The City of Richardson follows the rules in the Texas Manual of Uniform Traffic Control Devices (TMUTCD) on the placement and use of STOP signs. STOP signs are not used to control speeds along a road. Studies have shown that STOP signs placed strictly for speed control have a much higher violation rate, and actually create increased speeds between the signs as drivers try to “make up” the lost time they incur by slowing down for them.
It has been found that drivers violate (run) STOP signs most frequently when they don’t expect to encounter traffic on the crossing street. When a driver stops at a STOP sign several times, and never sees any vehicles on the crossing street, the tendency to not come to a full STOP, and eventually not slow down at all, is very typical. This creates a much more dangerous situation than no signs, because drivers and pedestrians on the crossing street have an expectation that approaching vehicles will stop, and when they run the sign instead, collisions can occur.

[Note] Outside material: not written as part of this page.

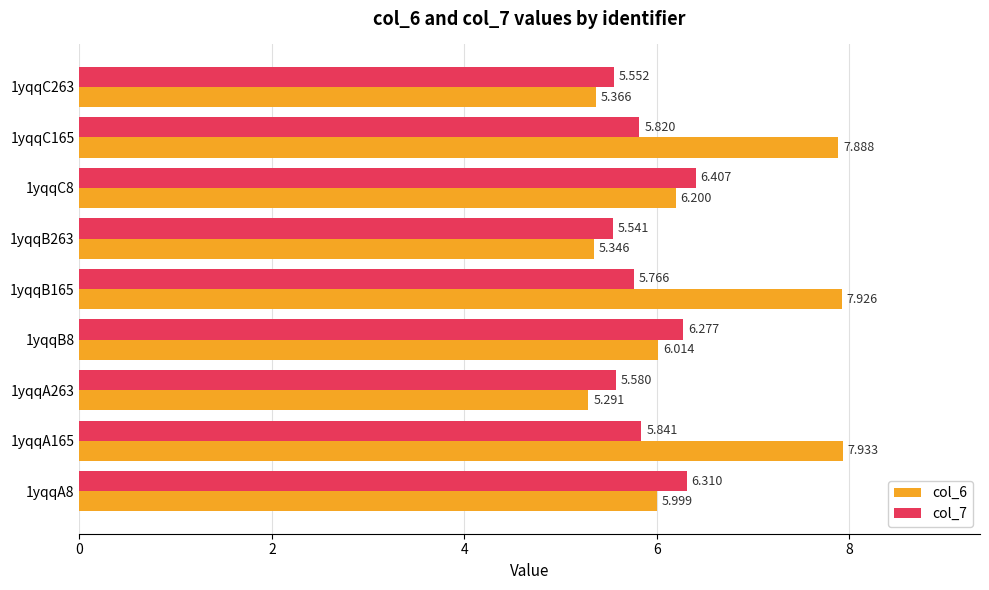

What are all the series names shown in the legend?

col_6, col_7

The rules and guidelines for STOP sign placement in the TMUTCD are primarily based on statistical measures that try to ensure that vehicles crossing the intersection will encounter a conflicting vehicle a significant percentage of the time they go through the intersection. This requires certain volumes of vehicles on both streets for large portions of the day. Provisions are also made, however, for engineering judgment, intersection sight distance problems, intersection crash experience, and pedestrian activity.